Sunday, December 23, 2012

A new low for The Economist

Blogging at Democracy in America, Matt Steinglass writes about the Newtown masacre in an article entitled "Fake Tears":

Those of us who view the events remotely, however, unless we start to evince a newfound appetite for gun-control measures to prevent future mass slayings, are doing little more than displaying and enjoying our own exalted strickenness. This is an activity at which we, as a culture, excel. Americans' postmodern eagerness for self-aggrandising displays of grief over events that did not actually happen to us was captured over two decades ago in the still-remarkable "Heathers"; as that movie understood, mass slayings at schools provide the perfect backdrop of "senseless" tragedy against which the public can profile its own angst and bogus sorrow.

Thomas de Zengotita, in his book "Mediated", has a nice analysis of the way the Western public's treatment of media-transmitted tragedies evolved from Pearl Harbor through the assassination of JFK to the death of Princess Diana, as the public gradually came to see these moments chiefly as occasions to stage its own overwrought little emotional performances, like teenagers boasting unconvincingly of how upset they are by another kid's parents' divorce. "Princess Diana's mourners," wrote de Zengotita, «so many of them, so obviously exhibiting their grief, not even pretending that they weren't exhibiting it, understanding that this was their role, in both the sociological and theatrical sense, understanding that they were there for this purpose in service of the Global Show that their very presence was inciting, producing and promoting in real time...»
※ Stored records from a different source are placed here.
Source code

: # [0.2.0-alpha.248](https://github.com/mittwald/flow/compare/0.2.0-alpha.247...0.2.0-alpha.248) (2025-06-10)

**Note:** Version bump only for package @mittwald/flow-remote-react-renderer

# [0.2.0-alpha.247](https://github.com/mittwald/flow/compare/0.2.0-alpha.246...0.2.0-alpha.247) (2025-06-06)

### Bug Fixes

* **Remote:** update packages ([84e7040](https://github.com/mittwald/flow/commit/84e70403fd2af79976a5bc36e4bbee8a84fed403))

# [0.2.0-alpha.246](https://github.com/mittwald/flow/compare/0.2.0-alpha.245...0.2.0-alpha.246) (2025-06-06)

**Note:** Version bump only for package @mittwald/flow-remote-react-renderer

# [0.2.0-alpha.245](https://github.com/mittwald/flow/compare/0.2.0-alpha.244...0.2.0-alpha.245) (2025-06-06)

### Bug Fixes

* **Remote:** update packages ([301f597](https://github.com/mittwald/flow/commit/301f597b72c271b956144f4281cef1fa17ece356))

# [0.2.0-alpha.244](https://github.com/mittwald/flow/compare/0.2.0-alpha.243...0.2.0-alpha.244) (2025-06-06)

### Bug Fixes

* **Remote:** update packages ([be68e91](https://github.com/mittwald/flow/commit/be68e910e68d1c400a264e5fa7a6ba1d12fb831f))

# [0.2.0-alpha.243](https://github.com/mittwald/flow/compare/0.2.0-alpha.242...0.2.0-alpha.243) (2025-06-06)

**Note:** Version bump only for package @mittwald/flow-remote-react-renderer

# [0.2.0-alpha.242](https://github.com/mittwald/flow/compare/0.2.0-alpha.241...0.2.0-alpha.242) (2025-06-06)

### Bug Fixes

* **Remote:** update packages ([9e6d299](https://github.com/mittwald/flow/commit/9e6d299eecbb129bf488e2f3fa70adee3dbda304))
The killings in Newtown, of course, appear just as "senseless", if one insists on ruling out the idea that such episodes might be forestalled by limiting people's access to firearms. Indeed, it's most convenient for media purposes when such tragedies are truly "senseless"; it lends them a nicely wistful aura, and makes it easier for the grief-performing public to spin them in whatever creative fashion they like. (See Ross Douthat's weepy response, which tacks clear to Dostoevsky and Ivan Karamazov. Alack, the death of innocents; is God even possible in such a world, and so forth.) And as of last Thursday, we certainly appeared to have given up any pretense of trying to prevent future school massacres. (...)

More horrible still — to me at least — is the inevitable lament, “How could we have let this happen?” It is a horrible question because the answer is so simple. Make it easy for people to get guns and things like this will happen. (...)

So unless the American people are willing to actually do something to stop the next massacre of toddlers from happening, we should shut up and quit blubbering. It's our fault, and until we evince some remorse for our actions or intention to reform ourselves, the idea that we consider ourselves entitled to "mourn" the victims of our own barbaric policies is frankly disgusting.
Which is basically a fancy and long way of saying that those who feel sad about the massacre but do not believe stricter firearm laws in Connecticut would have made any difference are simply evil hypocrites. Such a civilised way to raise the bar on what is a complex academic debate in which the evidence actually refutes Steinglass' position.

Ironically, in a post which is all about fake emotions, there is no question raised about the authenticity of Obama's emotional reaction to the shooting (personally I found this one far more genuine). But I guess there can be no doubt about it because he's on the gun-control side.